Penyetoran tersebut dilakukan secara seremonial di Aula Kejaksaan Negeri Jakarta Barat, Jumat (13/3), berdasarkan putusan Pengadilan Negeri Jakarta Barat Nomor 773/Pid.Sus/2025/PN Jkt.Brt tertanggal 11 Februari 2026.
Uang rampasan itu berasal dari perkara TPPU atas nama terpidana Oei Hengky Wiryo.
Total dana yang disetorkan mencapai Rp530.430.217.324,57, yang seluruhnya dirampas untuk negara sebagai bagian dari eksekusi putusan pengadilan yang telah berkekuatan hukum tetap.
Modus TPPU dari Jaringan Judi Online
Dalam perkara tersebut, Oei Hengky Wiryo bersama terpidana lain bernama Henkie diketahui mendirikan perusahaan PT A2Z Solusindo Teknologi pada 2018.
Dalam struktur perusahaan itu, Henkie menjabat sebagai Direktur Utama, sedangkan Oei Hengky Wiryo sebagai Komisaris Utama sekaligus investor mayoritas dengan kepemilikan saham sekitar 60 persen.
Perusahaan tersebut kemudian menjadi pihak yang terafiliasi dengan sejumlah platform judi online melalui entitas lain, termasuk PT Trans Digital Cemerlang.
Dari hasil penyelidikan, diketahui sejumlah situs judi online beroperasi melalui jaringan tersebut, antara lain YUKKPLAY54, BetVIVA, ARENASLOT77, loginjptogel77, royal777vip, juragan Gaming, CBOGAMING, 888Togel, mabukw1n, AQUASLOT, Alexis17, GOKKEN138, UGSLOT, hingga HCS77.

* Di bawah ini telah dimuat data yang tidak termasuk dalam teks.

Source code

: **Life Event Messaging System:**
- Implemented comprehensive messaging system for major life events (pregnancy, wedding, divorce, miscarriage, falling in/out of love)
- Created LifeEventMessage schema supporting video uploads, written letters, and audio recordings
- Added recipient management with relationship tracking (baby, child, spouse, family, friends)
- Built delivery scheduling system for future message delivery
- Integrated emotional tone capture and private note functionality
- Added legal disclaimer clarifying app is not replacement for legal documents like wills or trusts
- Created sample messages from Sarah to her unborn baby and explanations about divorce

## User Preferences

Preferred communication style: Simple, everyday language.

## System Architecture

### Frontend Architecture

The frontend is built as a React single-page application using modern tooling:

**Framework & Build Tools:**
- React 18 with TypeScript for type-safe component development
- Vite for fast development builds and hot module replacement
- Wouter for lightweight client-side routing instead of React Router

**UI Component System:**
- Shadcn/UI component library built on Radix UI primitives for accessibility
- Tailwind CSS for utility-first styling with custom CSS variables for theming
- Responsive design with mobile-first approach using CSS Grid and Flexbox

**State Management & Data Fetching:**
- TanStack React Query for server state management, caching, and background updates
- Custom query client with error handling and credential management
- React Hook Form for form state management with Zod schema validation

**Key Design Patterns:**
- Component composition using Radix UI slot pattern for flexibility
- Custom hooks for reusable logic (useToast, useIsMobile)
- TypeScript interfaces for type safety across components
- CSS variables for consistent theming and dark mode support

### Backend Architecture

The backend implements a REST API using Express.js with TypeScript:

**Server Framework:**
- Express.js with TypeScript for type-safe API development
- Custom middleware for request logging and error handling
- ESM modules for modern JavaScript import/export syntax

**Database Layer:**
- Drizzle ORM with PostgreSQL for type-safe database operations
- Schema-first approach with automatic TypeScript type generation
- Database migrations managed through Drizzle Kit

Dana hasil perjudian online tersebut kemudian disamarkan melalui sejumlah perusahaan cangkang dan dialirkan ke berbagai rekening yang terafiliasi dengan Oei Hengky Wiryo.
Perbuatan itu dinilai sebagai upaya menyembunyikan atau menyamarkan asal-usul harta kekayaan yang berasal dari tindak pidana perjudian.
Vonis Penjara dan Denda
Atas perbuatannya, Oei Hengky Wiryo dijatuhi hukuman 2 tahun penjara serta denda Rp1 miliar, dengan ketentuan subsider 190 hari kurungan.
Putusan tersebut merujuk pada Undang-Undang Nomor 8 Tahun 2010 tentang Pencegahan dan Pemberantasan Tindak Pidana Pencucian Uang yang telah disesuaikan dengan ketentuan dalam Undang-Undang Nomor 1 Tahun 2023 tentang KUHP.
Komitmen Pemulihan Aset Negara
Prosesi penyerahan simbolis uang rampasan negara dilakukan oleh Kepala Kejaksaan Negeri Jakarta Barat selaku jaksa eksekutor kepada perwakilan Direktorat Jenderal Perbendaharaan Kementerian Keuangan Republik Indonesia.
Langkah ini menjadi bagian dari upaya pemulihan aset negara sekaligus memastikan seluruh hasil tindak pidana yang telah diputus pengadilan dapat dikembalikan secara resmi ke kas negara.
Kejari Jakarta Barat menegaskan komitmennya untuk melaksanakan eksekusi putusan pengadilan secara profesional, transparan, dan akuntabel dalam rangka mengoptimalkan pengembalian kerugian negara dari hasil kejahatan.